Tuesday, October 23, 2012

The Debate I Refused to Watch

I didn’t think that my sanity could handle the non-debate on our nation’s disastrous and violence-prone foreign policy, so I sat last night’s out.  Reading over some of the back-and-forth this morning, I feel very much vindicated.

But it also took me back to 2008 when, halting his race for the Republican Party’s presidential nomination, the very same Mitt Romney who now talks up his ability to work with Democrats, and agrees with President Obama on virtually every major foreign policy mis-decision of the last four years, said this:

“If I fight on in my campaign, all the way to the convention, I would forestall the launch of a national campaign and make it more likely that Senator Clinton or Obama would win.  And in this time of war, I simply cannot let my campaign be a part of aiding a surrender to terror”.

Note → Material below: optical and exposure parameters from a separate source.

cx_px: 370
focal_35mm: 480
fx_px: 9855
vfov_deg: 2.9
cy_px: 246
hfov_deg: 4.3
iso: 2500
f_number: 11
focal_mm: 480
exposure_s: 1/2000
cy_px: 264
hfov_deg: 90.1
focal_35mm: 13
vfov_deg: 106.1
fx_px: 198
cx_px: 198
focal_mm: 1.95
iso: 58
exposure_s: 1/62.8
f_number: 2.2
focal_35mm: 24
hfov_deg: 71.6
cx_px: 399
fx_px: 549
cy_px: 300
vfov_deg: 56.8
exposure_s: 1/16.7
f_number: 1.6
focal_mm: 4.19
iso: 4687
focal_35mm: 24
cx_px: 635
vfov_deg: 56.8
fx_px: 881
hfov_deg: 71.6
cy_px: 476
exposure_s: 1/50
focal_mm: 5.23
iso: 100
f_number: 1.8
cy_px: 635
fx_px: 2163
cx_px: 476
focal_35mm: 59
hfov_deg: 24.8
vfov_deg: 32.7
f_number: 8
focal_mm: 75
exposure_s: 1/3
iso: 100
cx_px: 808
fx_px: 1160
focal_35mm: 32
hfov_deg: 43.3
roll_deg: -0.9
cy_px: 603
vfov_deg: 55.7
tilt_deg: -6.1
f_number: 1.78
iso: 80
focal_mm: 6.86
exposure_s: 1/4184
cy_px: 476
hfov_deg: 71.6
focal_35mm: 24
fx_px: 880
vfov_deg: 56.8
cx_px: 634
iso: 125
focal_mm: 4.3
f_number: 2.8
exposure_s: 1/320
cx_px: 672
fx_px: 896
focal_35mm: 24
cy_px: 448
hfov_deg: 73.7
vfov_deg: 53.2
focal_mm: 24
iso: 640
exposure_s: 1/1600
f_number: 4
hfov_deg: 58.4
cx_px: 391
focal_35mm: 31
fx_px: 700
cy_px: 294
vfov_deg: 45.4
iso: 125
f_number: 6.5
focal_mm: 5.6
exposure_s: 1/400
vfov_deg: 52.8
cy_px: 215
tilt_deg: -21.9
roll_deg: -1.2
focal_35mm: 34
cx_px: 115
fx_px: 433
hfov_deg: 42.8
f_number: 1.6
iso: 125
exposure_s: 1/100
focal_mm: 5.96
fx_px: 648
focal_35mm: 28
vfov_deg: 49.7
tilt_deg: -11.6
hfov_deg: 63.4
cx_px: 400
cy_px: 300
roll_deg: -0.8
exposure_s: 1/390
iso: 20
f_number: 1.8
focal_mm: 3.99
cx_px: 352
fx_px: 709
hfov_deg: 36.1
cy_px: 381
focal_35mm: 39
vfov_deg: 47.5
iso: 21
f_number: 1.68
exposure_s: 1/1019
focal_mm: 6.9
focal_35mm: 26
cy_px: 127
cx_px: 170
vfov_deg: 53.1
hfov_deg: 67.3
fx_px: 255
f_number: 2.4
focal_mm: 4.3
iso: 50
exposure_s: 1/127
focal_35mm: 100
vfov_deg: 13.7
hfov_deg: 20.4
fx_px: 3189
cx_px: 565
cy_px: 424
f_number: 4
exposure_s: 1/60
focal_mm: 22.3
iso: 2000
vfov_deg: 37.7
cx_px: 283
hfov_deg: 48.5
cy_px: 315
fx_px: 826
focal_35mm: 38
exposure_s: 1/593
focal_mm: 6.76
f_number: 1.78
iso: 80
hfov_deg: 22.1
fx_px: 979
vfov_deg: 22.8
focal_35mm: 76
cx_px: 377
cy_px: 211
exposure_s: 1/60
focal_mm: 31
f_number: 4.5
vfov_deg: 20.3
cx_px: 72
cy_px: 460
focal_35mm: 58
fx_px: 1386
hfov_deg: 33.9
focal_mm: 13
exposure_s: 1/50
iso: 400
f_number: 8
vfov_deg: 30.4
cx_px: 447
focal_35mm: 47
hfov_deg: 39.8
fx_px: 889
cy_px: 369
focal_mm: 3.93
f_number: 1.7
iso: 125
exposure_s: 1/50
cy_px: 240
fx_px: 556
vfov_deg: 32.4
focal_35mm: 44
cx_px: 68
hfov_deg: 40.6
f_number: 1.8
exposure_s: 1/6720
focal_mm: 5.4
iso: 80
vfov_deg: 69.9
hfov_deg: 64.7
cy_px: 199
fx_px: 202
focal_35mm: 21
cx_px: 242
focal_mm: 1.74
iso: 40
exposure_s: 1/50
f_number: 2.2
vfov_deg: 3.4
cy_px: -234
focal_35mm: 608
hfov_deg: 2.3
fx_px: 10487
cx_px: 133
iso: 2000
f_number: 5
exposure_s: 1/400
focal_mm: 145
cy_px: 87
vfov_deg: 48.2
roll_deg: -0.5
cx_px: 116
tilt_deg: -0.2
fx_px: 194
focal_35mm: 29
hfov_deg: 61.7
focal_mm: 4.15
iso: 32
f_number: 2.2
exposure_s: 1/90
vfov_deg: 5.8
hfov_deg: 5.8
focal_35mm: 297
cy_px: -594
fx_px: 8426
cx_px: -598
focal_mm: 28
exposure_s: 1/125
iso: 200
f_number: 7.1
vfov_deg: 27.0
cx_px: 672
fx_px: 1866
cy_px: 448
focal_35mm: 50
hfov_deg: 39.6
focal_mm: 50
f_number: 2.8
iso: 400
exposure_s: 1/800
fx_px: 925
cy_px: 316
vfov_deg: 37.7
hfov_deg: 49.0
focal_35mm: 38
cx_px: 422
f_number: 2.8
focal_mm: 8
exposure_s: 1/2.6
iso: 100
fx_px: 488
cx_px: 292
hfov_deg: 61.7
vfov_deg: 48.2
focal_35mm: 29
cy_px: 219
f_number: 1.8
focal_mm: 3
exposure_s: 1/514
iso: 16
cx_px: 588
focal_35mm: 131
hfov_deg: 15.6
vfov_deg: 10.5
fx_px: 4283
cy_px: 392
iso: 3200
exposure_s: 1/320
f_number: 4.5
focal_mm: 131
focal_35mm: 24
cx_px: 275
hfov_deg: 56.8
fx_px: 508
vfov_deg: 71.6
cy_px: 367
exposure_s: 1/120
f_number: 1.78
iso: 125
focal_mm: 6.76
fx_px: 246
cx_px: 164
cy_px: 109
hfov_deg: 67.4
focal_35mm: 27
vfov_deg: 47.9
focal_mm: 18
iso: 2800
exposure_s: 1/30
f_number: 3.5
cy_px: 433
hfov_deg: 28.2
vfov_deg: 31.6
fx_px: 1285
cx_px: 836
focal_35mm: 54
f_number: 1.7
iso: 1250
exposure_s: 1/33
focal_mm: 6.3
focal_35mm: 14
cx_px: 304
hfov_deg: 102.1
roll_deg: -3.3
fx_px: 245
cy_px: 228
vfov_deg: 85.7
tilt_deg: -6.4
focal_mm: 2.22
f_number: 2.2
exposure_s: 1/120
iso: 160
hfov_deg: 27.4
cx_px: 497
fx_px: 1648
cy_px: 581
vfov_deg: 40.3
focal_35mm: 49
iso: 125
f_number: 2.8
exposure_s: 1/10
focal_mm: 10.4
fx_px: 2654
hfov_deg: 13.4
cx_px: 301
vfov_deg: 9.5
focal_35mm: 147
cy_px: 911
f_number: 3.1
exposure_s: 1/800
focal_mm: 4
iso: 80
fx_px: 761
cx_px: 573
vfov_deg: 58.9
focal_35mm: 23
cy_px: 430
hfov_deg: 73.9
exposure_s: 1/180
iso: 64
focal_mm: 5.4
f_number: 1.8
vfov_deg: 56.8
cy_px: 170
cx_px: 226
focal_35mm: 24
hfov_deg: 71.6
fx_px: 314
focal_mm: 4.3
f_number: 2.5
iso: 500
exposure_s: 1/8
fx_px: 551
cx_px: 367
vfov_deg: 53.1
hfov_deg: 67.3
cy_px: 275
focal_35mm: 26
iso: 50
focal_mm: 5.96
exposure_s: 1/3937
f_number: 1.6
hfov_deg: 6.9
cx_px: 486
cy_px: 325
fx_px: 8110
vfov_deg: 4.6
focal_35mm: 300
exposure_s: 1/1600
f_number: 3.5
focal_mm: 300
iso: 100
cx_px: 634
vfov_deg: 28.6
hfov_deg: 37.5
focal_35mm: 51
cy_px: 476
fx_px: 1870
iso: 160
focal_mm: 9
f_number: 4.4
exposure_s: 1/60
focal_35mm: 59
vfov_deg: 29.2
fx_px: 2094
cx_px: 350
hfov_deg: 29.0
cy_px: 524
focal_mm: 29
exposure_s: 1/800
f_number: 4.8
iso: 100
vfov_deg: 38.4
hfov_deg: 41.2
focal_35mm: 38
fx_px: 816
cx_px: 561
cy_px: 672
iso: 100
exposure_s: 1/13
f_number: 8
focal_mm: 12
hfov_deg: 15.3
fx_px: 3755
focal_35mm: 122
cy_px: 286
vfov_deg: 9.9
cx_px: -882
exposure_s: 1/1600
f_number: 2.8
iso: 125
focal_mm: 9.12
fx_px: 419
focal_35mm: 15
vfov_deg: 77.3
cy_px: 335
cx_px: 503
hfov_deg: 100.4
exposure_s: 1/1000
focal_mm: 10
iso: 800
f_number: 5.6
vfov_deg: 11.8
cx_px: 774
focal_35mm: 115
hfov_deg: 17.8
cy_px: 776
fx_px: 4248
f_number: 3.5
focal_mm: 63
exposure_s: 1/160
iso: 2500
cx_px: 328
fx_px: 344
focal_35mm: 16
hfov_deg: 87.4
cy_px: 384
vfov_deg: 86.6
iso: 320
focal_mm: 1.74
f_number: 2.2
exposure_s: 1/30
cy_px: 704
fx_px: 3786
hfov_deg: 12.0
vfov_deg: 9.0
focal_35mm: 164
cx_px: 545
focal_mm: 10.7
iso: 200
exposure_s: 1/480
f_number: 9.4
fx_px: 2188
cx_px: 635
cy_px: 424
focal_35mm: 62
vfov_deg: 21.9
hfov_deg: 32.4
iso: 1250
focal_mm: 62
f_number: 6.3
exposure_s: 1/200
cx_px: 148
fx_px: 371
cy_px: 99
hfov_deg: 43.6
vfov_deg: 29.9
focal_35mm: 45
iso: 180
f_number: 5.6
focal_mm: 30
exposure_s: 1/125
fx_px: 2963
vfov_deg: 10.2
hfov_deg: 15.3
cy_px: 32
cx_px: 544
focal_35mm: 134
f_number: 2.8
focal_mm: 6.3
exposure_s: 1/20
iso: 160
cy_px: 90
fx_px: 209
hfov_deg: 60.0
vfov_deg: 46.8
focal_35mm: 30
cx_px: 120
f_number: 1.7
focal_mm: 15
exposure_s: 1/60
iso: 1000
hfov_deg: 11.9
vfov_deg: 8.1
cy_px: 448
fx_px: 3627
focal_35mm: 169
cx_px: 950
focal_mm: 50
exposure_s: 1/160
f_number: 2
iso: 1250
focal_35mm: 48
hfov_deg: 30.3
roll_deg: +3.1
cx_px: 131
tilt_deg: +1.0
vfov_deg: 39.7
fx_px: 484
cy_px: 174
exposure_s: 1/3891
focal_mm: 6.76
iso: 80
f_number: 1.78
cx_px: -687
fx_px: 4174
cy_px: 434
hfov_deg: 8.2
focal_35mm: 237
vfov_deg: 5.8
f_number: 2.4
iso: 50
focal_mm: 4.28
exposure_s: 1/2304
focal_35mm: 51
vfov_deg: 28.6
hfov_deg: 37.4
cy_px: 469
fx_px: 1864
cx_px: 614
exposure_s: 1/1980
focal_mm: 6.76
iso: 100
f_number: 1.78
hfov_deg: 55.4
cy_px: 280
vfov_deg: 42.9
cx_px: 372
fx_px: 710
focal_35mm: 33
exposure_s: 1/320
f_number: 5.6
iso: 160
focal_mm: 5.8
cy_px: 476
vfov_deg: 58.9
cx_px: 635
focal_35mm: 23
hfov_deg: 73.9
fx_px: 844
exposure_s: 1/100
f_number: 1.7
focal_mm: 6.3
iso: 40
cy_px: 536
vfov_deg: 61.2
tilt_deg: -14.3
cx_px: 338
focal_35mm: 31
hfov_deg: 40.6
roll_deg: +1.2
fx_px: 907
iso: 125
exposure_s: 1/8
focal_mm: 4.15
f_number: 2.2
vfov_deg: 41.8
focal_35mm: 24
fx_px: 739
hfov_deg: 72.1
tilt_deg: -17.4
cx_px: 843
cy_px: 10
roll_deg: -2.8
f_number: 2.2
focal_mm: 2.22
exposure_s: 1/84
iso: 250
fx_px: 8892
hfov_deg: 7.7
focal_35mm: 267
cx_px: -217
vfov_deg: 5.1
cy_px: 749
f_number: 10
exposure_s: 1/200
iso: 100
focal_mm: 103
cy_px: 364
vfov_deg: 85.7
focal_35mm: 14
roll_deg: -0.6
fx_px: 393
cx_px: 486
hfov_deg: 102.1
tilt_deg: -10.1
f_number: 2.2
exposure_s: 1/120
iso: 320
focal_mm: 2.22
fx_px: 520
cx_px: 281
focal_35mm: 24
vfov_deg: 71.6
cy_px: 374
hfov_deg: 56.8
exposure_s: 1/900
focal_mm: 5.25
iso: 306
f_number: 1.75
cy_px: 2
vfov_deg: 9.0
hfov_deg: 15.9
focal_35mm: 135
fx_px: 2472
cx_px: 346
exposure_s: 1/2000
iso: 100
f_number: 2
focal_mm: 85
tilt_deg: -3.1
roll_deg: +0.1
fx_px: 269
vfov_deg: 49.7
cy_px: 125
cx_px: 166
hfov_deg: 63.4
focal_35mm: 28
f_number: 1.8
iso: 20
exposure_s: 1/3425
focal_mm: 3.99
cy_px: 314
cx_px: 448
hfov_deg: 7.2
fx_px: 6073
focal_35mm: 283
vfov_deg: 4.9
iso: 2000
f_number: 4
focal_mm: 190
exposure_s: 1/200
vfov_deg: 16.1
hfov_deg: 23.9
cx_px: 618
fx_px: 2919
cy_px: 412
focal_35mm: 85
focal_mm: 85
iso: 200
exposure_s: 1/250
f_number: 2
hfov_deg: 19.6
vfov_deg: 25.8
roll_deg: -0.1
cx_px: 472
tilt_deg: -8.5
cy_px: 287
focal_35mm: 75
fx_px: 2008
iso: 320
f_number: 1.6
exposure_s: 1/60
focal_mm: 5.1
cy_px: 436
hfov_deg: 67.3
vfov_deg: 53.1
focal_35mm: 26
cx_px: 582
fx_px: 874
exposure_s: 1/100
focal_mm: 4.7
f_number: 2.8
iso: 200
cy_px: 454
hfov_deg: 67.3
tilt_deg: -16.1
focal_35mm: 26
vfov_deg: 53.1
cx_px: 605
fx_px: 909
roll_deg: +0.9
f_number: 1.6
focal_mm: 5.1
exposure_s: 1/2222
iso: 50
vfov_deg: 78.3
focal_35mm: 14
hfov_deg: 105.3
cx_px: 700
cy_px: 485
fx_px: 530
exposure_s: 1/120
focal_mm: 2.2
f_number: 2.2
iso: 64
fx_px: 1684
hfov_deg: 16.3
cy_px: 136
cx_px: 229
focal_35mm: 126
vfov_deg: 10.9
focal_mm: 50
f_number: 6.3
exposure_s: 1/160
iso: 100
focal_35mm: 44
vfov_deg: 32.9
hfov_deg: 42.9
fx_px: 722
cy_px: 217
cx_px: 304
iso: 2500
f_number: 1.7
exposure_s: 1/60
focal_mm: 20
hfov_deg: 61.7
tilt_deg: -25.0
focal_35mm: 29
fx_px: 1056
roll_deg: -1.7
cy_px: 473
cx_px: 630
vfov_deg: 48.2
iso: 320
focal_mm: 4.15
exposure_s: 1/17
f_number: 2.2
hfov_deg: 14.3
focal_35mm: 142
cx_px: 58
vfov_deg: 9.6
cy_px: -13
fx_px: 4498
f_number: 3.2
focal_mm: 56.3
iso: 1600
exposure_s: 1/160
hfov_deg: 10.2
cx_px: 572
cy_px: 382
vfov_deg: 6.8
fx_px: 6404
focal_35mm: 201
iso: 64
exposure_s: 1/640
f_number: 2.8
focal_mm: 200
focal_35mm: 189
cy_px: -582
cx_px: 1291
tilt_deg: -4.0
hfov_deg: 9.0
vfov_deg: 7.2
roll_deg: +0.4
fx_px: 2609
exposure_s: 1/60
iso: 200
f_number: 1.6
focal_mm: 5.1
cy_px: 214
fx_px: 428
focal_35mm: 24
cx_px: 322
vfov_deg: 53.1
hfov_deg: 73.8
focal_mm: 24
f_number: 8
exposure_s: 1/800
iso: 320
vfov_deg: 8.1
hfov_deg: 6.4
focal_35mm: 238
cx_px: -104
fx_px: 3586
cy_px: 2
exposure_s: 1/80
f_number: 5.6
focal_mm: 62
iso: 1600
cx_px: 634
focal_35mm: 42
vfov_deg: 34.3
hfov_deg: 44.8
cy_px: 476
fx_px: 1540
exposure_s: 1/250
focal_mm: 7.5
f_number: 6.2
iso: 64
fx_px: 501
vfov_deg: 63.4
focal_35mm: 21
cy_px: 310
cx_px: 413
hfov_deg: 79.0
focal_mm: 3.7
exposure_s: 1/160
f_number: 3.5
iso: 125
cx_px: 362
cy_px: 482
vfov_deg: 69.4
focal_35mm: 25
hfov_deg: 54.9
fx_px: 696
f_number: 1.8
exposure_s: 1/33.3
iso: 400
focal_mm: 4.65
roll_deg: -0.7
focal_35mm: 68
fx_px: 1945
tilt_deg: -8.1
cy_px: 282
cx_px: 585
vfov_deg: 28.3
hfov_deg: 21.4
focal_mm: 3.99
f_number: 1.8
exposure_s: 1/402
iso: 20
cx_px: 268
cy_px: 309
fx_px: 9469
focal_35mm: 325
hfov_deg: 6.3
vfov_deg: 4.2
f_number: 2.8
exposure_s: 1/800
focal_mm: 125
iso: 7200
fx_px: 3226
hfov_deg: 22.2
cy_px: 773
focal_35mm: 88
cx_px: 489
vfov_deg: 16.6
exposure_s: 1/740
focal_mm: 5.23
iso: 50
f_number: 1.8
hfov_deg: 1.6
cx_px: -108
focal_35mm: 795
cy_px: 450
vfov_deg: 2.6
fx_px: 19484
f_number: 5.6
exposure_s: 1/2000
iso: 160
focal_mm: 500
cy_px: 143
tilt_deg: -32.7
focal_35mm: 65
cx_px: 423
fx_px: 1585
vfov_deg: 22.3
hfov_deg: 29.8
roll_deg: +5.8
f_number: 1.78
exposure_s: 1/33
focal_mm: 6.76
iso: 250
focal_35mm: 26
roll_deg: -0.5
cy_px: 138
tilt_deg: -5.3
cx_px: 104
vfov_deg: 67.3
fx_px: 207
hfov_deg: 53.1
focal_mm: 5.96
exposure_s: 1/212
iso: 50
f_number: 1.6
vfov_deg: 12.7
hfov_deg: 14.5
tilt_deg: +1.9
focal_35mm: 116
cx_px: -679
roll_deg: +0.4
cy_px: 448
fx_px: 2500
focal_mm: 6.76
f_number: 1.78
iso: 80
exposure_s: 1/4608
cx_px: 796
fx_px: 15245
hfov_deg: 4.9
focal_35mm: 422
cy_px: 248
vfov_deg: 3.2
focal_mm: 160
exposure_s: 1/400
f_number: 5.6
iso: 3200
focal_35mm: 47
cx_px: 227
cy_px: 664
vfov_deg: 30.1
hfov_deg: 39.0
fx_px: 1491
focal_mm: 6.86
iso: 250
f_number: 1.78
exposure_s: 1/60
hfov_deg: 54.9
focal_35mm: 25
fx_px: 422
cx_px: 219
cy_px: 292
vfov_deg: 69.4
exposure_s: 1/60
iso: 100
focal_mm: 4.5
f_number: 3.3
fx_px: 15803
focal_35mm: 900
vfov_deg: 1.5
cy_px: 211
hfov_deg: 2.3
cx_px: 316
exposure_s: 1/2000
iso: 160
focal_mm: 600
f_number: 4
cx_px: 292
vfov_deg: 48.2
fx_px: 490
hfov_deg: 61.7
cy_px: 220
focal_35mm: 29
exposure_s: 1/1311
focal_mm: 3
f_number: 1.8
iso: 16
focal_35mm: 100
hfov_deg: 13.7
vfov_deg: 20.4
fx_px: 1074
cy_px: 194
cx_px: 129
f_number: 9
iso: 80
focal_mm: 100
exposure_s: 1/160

Romney’s words, four years on as then, are both repulsive and amusing.  Amusing in that they are so far from the mark: President Obama has been waging war and battering our liberties with a vigour that clearly takes Republicans aback.  And repulsive because it lays bare both the things the Republican Party will say to get elected and the twisted worldview they embrace—the worldview which equates any opposition to war as an attack on our country’s security and values.

But there is something that disturbs me even more than the well-documented Republican Party bloodthirstiness and the routine opportunism of the GOP, and that is the spectacle—after last night’s rout—of left-leaning commentators and friends taking to the blogs and facebook to celebrate the President’s apparently-comprehensive thumping of Mitt Romney in the foreign policy debate.  A thumping based, it must be remembered, on the President making himself tougher, more militant, and more violent than his right-wing counterpart.  A debate “victory” based on an embrace of what amount to necon policies.  The very policies progressives were so desperate to repudiate when they elected President Obama four years ago.  The very policies which have killed thousands of Americans and tens if not hundreds of thousands of people around the world, particularly in Iraq, Afghanistan and Pakistan.  The very policies which guarantee that we will never run out of enemies to kill and wars to fight.

The tragic twist is that, in setting out to beat the Republicans by embracing the President’s use of terror, attack on our liberties, and casual use of our war machine, progressives have ensured that—in the area of foreign policy at least—four more years of Obama will look a lot like a Mitt Romney presidency.